| INSTRUCTIONS FOR THE TASK |
Can you copy the rows below word for word, starting at the line that has "state / province: Sichuan" and stopping after the line that has "scientific name: Cenostigma gaumeri"?

| INFORMATION SHOWN |
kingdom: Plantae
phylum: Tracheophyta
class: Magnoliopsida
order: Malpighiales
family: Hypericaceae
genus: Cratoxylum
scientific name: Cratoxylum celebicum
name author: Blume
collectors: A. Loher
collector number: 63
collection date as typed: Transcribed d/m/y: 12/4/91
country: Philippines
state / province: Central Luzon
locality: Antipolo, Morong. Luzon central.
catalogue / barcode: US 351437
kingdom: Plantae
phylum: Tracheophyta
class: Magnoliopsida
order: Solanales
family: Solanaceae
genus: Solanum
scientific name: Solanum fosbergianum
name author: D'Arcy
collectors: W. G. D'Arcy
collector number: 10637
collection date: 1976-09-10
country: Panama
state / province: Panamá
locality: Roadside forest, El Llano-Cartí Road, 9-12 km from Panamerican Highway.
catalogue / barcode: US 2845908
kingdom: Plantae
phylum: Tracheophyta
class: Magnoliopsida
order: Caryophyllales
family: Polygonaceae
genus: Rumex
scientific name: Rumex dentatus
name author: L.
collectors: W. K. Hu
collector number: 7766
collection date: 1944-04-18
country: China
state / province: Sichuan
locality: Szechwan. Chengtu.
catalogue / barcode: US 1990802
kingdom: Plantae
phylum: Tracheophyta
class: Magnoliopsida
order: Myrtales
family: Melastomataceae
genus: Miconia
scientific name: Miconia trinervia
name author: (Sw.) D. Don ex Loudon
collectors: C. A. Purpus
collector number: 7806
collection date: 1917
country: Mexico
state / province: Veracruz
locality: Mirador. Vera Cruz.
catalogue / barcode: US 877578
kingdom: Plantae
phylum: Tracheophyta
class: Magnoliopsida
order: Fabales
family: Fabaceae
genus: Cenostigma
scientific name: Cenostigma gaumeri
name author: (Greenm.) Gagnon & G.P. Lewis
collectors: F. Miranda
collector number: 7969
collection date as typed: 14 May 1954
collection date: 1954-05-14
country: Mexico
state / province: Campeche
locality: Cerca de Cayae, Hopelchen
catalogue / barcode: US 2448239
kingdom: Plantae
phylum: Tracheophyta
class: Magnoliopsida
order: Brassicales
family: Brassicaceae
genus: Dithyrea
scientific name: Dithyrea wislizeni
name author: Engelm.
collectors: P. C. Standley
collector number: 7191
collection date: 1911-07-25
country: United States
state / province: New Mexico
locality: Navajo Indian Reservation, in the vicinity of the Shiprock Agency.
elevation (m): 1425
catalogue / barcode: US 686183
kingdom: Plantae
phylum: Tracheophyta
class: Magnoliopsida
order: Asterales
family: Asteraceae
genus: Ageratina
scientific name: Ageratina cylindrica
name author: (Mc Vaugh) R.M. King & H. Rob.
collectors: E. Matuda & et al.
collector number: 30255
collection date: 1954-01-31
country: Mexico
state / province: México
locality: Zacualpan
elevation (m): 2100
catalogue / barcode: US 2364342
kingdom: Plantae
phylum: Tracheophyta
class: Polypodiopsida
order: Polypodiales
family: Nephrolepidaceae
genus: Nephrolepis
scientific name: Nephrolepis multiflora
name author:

| EXERCISE ANSWER |
state / province: Sichuan
locality: Szechwan. Chengtu.
catalogue / barcode: US 1990802
kingdom: Plantae
phylum: Tracheophyta
class: Magnoliopsida
order: Myrtales
family: Melastomataceae
genus: Miconia
scientific name: Miconia trinervia
name author: (Sw.) D. Don ex Loudon
collectors: C. A. Purpus
collector number: 7806
collection date: 1917
country: Mexico
state / province: Veracruz
locality: Mirador. Vera Cruz.
catalogue / barcode: US 877578
kingdom: Plantae
phylum: Tracheophyta
class: Magnoliopsida
order: Fabales
family: Fabaceae
genus: Cenostigma
scientific name: Cenostigma gaumeri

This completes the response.